DATASET EXCERPTS Block Start

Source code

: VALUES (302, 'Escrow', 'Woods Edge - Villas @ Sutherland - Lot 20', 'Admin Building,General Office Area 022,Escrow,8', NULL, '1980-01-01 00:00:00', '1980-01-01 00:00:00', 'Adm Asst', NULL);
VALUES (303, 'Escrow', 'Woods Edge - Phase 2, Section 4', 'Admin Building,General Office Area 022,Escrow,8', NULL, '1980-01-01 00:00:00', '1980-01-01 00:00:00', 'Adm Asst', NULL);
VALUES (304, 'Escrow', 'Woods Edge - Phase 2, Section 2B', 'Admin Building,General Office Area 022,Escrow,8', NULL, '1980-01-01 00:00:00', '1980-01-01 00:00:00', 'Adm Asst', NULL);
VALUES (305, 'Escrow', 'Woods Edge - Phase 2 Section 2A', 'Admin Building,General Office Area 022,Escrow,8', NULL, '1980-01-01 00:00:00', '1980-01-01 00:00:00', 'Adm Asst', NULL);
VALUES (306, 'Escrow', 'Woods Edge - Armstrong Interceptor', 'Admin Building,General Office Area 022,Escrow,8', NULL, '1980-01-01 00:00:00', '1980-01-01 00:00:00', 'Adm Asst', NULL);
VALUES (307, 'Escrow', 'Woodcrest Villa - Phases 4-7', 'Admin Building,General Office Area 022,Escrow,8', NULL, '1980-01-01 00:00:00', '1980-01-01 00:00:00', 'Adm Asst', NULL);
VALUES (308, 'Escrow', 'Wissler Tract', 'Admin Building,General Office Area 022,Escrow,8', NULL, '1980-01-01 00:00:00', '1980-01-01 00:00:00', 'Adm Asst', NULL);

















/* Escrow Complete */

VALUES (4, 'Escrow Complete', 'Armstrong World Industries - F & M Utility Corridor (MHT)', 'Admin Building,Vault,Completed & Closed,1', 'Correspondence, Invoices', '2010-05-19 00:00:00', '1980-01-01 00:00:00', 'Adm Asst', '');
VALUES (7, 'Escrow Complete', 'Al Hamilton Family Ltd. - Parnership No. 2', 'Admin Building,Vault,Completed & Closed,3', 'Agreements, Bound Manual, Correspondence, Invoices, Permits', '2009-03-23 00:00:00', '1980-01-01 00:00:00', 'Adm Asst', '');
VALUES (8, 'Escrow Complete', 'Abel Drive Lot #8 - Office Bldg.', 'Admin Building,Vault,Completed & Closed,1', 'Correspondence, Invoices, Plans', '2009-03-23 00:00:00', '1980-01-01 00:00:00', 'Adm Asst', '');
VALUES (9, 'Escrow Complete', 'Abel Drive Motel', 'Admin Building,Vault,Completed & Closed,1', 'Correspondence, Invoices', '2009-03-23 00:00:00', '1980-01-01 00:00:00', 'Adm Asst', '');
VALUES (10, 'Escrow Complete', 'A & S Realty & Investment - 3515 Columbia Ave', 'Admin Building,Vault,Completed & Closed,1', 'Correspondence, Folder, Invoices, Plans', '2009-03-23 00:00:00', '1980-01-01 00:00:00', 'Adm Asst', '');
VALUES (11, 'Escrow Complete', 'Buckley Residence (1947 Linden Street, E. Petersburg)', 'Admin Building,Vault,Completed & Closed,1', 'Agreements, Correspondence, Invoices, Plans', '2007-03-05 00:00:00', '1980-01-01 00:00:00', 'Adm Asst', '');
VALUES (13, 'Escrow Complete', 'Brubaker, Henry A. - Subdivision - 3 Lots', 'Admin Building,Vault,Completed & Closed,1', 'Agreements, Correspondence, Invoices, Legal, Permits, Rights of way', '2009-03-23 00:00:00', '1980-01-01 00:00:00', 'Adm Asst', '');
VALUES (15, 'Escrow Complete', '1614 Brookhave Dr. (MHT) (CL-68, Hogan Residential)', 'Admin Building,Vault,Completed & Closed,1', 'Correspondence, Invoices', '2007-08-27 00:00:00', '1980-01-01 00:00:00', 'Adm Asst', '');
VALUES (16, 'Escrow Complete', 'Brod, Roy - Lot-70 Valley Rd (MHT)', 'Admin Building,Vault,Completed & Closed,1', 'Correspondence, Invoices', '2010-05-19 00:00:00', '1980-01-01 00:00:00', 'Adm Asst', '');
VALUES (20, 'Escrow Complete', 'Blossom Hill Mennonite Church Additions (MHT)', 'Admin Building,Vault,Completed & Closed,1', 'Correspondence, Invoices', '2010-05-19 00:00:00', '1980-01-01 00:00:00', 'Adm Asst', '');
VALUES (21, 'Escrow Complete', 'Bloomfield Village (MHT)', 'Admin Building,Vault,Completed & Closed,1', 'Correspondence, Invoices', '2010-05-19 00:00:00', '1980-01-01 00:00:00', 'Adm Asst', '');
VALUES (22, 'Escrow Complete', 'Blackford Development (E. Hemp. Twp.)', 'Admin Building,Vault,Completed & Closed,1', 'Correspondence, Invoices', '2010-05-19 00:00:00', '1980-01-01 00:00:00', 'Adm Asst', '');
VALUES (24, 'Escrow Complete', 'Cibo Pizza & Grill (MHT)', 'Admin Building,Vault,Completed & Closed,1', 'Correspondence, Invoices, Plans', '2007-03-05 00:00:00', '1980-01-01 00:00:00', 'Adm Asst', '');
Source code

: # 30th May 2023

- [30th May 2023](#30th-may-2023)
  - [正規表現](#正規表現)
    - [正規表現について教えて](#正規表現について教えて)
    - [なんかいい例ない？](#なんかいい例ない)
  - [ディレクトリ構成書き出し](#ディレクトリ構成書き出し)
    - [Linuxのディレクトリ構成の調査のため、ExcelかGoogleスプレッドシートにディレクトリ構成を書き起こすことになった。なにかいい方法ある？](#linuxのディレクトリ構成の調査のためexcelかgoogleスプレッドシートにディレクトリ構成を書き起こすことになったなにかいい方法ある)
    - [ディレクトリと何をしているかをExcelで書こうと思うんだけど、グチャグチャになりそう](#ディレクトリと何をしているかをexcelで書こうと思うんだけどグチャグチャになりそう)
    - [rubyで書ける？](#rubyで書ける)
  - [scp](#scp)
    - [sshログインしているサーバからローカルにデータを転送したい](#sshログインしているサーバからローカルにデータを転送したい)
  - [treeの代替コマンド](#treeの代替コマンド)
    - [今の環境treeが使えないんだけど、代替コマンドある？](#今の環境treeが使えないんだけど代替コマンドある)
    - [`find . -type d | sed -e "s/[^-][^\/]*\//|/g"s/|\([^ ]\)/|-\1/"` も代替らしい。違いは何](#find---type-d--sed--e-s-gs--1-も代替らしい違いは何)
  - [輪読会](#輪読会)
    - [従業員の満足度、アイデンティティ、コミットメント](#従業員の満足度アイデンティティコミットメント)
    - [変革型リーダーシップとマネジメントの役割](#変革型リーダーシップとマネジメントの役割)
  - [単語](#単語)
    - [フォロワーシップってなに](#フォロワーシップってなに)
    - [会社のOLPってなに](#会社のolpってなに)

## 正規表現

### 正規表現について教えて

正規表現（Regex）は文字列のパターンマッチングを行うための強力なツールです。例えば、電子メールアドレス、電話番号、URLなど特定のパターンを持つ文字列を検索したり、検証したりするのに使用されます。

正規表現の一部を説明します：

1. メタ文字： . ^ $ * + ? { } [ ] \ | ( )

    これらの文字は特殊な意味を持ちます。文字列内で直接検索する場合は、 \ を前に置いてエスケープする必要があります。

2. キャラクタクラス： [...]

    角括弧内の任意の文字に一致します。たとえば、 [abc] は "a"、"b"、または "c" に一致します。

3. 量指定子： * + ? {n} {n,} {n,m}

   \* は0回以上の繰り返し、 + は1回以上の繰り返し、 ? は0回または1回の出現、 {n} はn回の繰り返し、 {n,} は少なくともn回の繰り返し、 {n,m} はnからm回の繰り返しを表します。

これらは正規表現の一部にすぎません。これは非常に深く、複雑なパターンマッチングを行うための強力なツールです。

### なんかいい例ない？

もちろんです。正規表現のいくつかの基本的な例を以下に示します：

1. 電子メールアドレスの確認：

DATASET EXCERPTS Block End

• [EXERCISE BRIEF]: In the data above, repeat exactly each line from the first through the line that contains "VALUES (9, 'Escrow", and give nothing else.

• [RESULT]:
Source code

: VALUES (302, 'Escrow', 'Woods Edge - Villas @ Sutherland - Lot 20', 'Admin Building,General Office Area 022,Escrow,8', NULL, '1980-01-01 00:00:00', '1980-01-01 00:00:00', 'Adm Asst', NULL);
VALUES (303, 'Escrow', 'Woods Edge - Phase 2, Section 4', 'Admin Building,General Office Area 022,Escrow,8', NULL, '1980-01-01 00:00:00', '1980-01-01 00:00:00', 'Adm Asst', NULL);
VALUES (304, 'Escrow', 'Woods Edge - Phase 2, Section 2B', 'Admin Building,General Office Area 022,Escrow,8', NULL, '1980-01-01 00:00:00', '1980-01-01 00:00:00', 'Adm Asst', NULL);
VALUES (305, 'Escrow', 'Woods Edge - Phase 2 Section 2A', 'Admin Building,General Office Area 022,Escrow,8', NULL, '1980-01-01 00:00:00', '1980-01-01 00:00:00', 'Adm Asst', NULL);
VALUES (306, 'Escrow', 'Woods Edge - Armstrong Interceptor', 'Admin Building,General Office Area 022,Escrow,8', NULL, '1980-01-01 00:00:00', '1980-01-01 00:00:00', 'Adm Asst', NULL);
VALUES (307, 'Escrow', 'Woodcrest Villa - Phases 4-7', 'Admin Building,General Office Area 022,Escrow,8', NULL, '1980-01-01 00:00:00', '1980-01-01 00:00:00', 'Adm Asst', NULL);
VALUES (308, 'Escrow', 'Wissler Tract', 'Admin Building,General Office Area 022,Escrow,8', NULL, '1980-01-01 00:00:00', '1980-01-01 00:00:00', 'Adm Asst', NULL);

















/* Escrow Complete */

VALUES (4, 'Escrow Complete', 'Armstrong World Industries - F & M Utility Corridor (MHT)', 'Admin Building,Vault,Completed & Closed,1', 'Correspondence, Invoices', '2010-05-19 00:00:00', '1980-01-01 00:00:00', 'Adm Asst', '');
VALUES (7, 'Escrow Complete', 'Al Hamilton Family Ltd. - Parnership No. 2', 'Admin Building,Vault,Completed & Closed,3', 'Agreements, Bound Manual, Correspondence, Invoices, Permits', '2009-03-23 00:00:00', '1980-01-01 00:00:00', 'Adm Asst', '');
VALUES (8, 'Escrow Complete', 'Abel Drive Lot #8 - Office Bldg.', 'Admin Building,Vault,Completed & Closed,1', 'Correspondence, Invoices, Plans', '2009-03-23 00:00:00', '1980-01-01 00:00:00', 'Adm Asst', '');
VALUES (9, 'Escrow Complete', 'Abel Drive Motel', 'Admin Building,Vault,Completed & Closed,1', 'Correspondence, Invoices', '2009-03-23 00:00:00', '1980-01-01 00:00:00', 'Adm Asst', '');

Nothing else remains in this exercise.